I noticed recently that the catastrophe area that was once the great city of Detroit — bankruptcy, busted neighborhoods, acres of deserted houses, water shutdowns, and now, as TomDispatch regular Laura Gottesdiener reports, an almost biblical foreclosure crisis that could result in tens of thousands of people being thrown out of their homes — regularly gets compared to “Katrina”; that is, to the destruction Hurricane Katrina visited on New Orleans back in 2005. Here are some typical headlines: “Is the Motor City ‘a five-decade Katrina?,’” “Unprecedented ‘Katrina’ of Tax Foreclosures to Hit Detroit, Wayne County March 31,” “Water Shutoffs: Detroit’s Katrina?,” “Comparing Detroit to Nola After Katrina Not So Far Off,” “A Hurricane Without Water: Foreclosure Crisis Looms in Detroit as State Takes Action.”

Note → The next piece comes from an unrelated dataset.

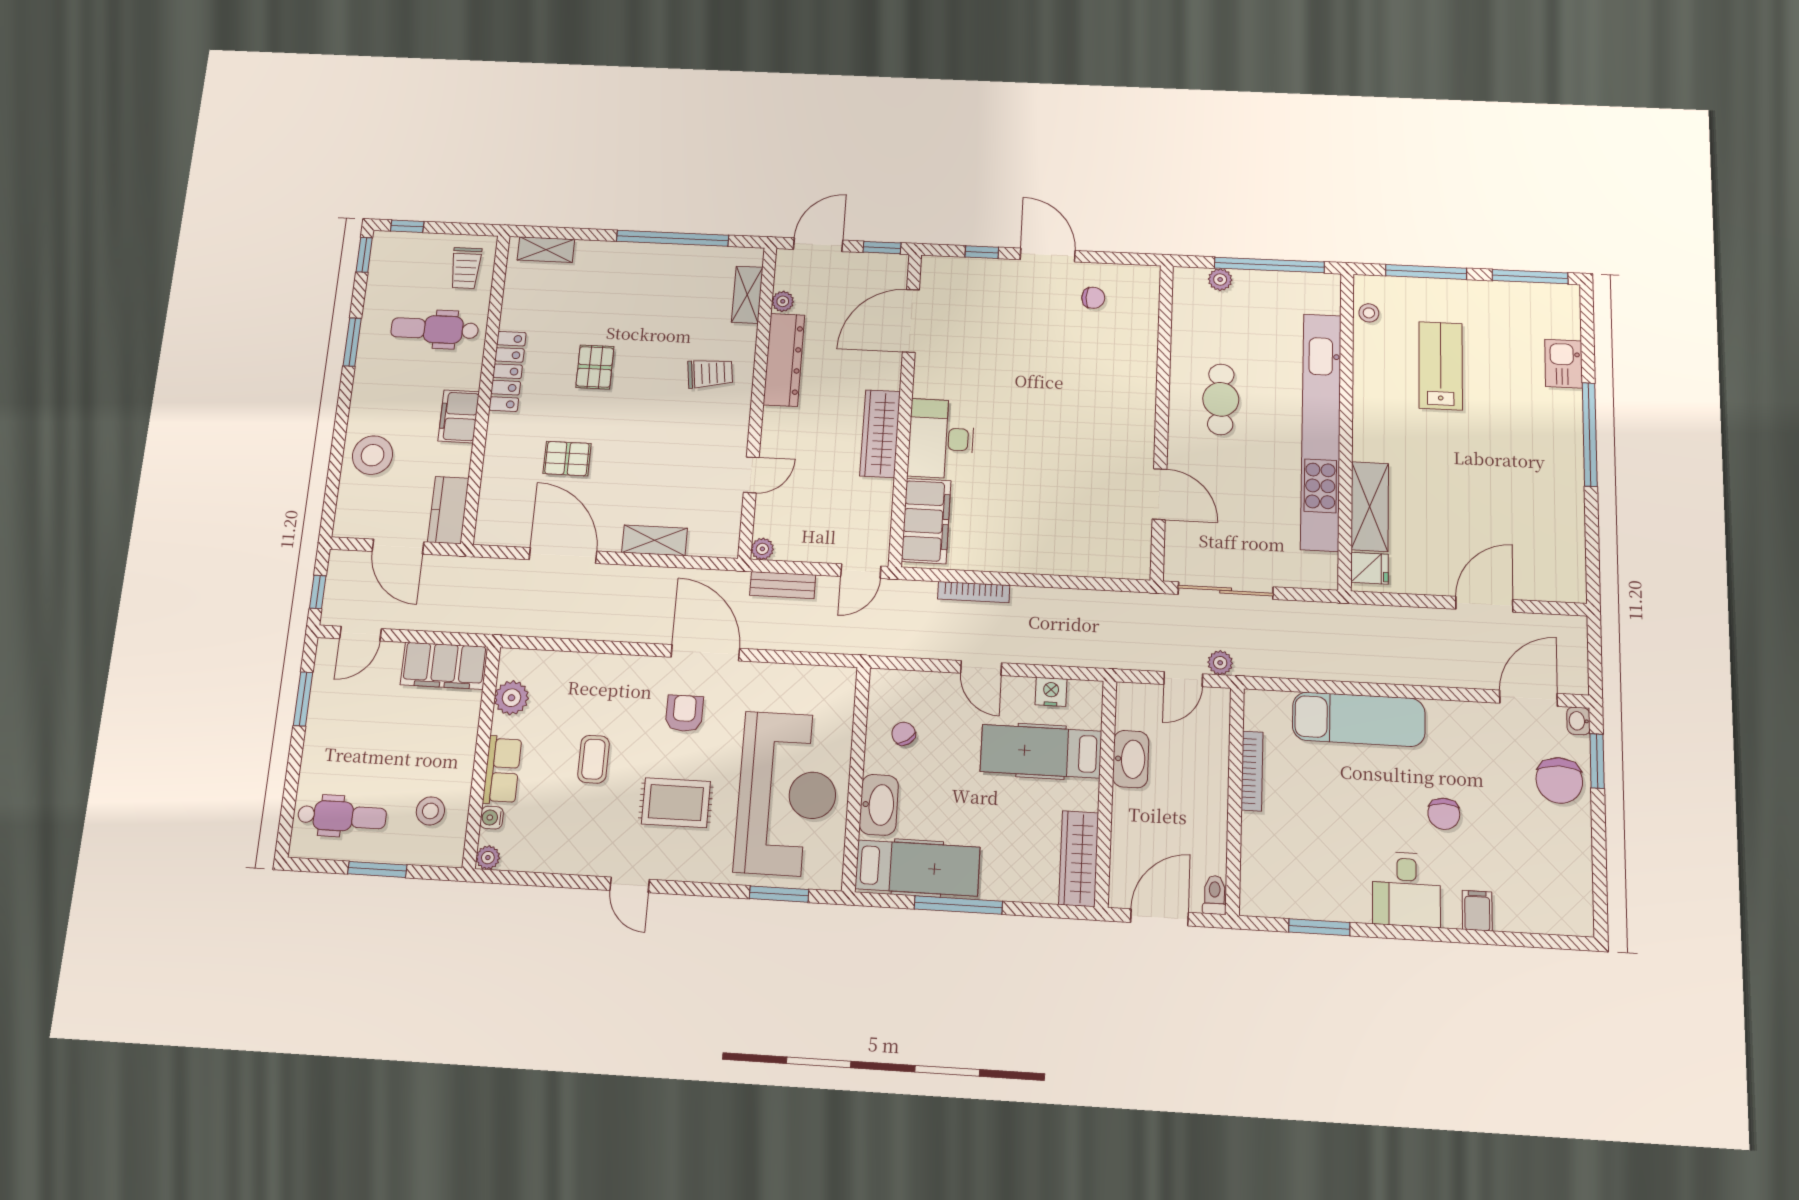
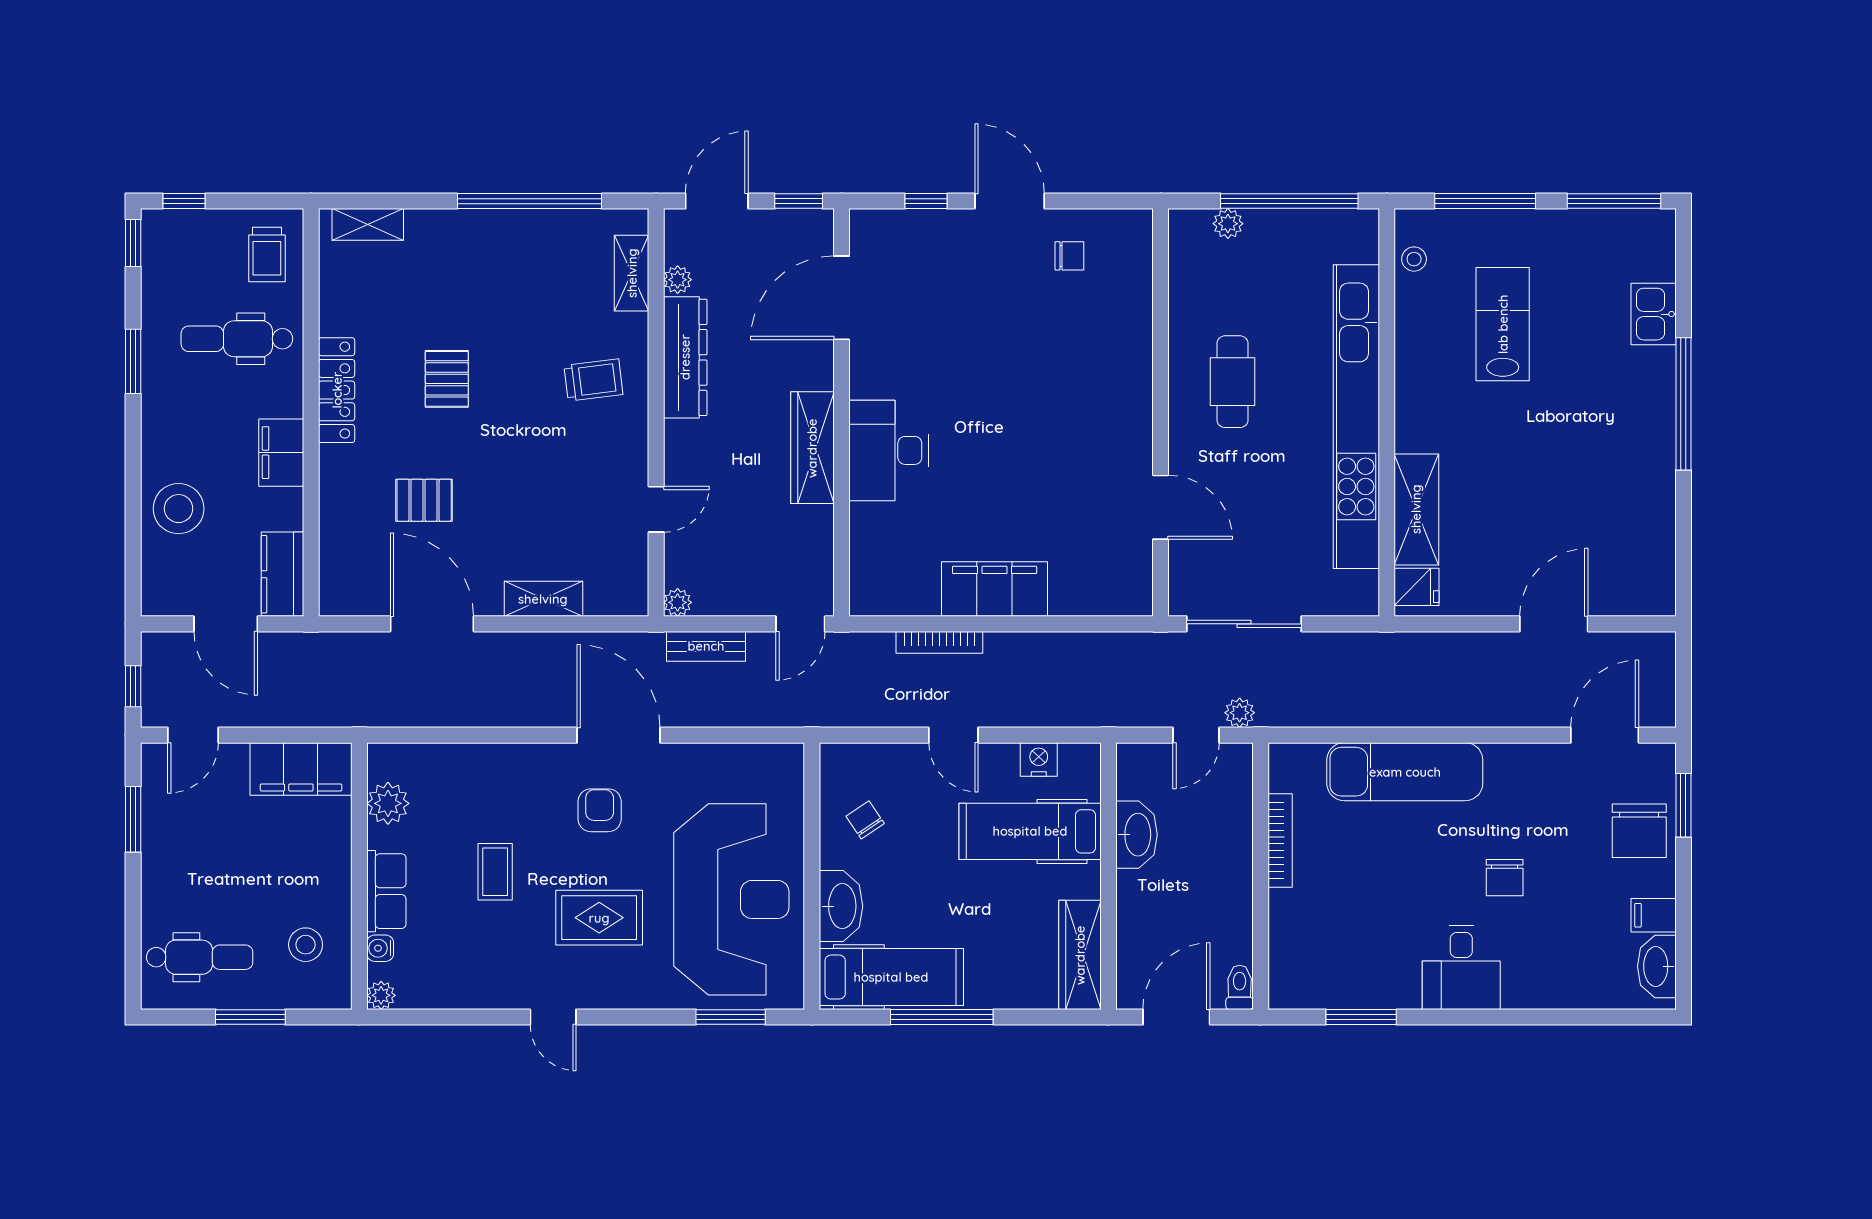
filing cabinet: (926, 521) -> (995, 589), moved, turned -90
washbasin: (1578, 721) -> (1657, 966), moved, width x1.91, depth x1.45
filing cabinet: (1477, 911) -> (1654, 915), moved, turned -90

But in a country in which Congress has trouble raising money for essential highway upkeep, not a single mile of real high-speed rail exists (the Acela Express in the Northeast being a high-speed joke), the national infrastructure gets a D+ grade from the American Society of Civil Engineers, and one of its formerly great cities makes the phrase “hollowed out” sound like a euphemism, perhaps we should change our metaphors. Maybe when something devastates part of this country, it’s not a “Katrina” any longer, but a “Detroit.” Maybe the next time a city is hit by a hurricane, the headlines should refer to it as “a five-hour Detroit.” Maybe when the next set of aging natural gas pipelines blows up, we should speak of “an underground Detroit.”
It’s a small wonder of American life that something close to a trillion dollars a year goes into what is called “national security,” while the actual security of Americans has generally been starved of funding and insecurity is on the rise. Meanwhile, the biblical continues to happen to the former Motor City, a sign of what neglect means in the insecure heartland of twenty-first-century America. Gottesdiener, TomDispatch’s roving correspondent in forgotten America, offers a devastating account of the latest chapter in the saga of a city on the road to hell. Tom Engelhardt
A foreclosure conveyor belt
The continuing depopulation of detroit
By Laura GottesdienerUnlike so many industrial innovations, the revolving door was not developed in Detroit. It took its first spin in Philadelphia in 1888, the brainchild of Theophilus Van Kannel, the soon-to-be founder of the Van Kannel Revolving Door Company. Its purpose was twofold: to better insulate buildings from the cold and to allow greater numbers of people easier entry at any given time.
On March 31st at the Wayne Country Treasurer’s Office, that Victorian-era invention was accomplishing neither objective. Then again, no door in the history of architecture — rotating or otherwise — could have accommodated the latest perversity Detroit officials were inflicting on city residents: the potential eviction of tens of thousands, possibly as many as 100,000 people, all at precisely the same time.
Little wonder that it seemed as if everyone was getting stuck in the rotating doors of that Wayne County office building on the last day residents could pay their past-due property taxes or enter a payment plan to do so. Those who didn’t, the city warned, would lose their homes to tax foreclosure, the process by which a local government repossesses a house because of unpaid property taxes.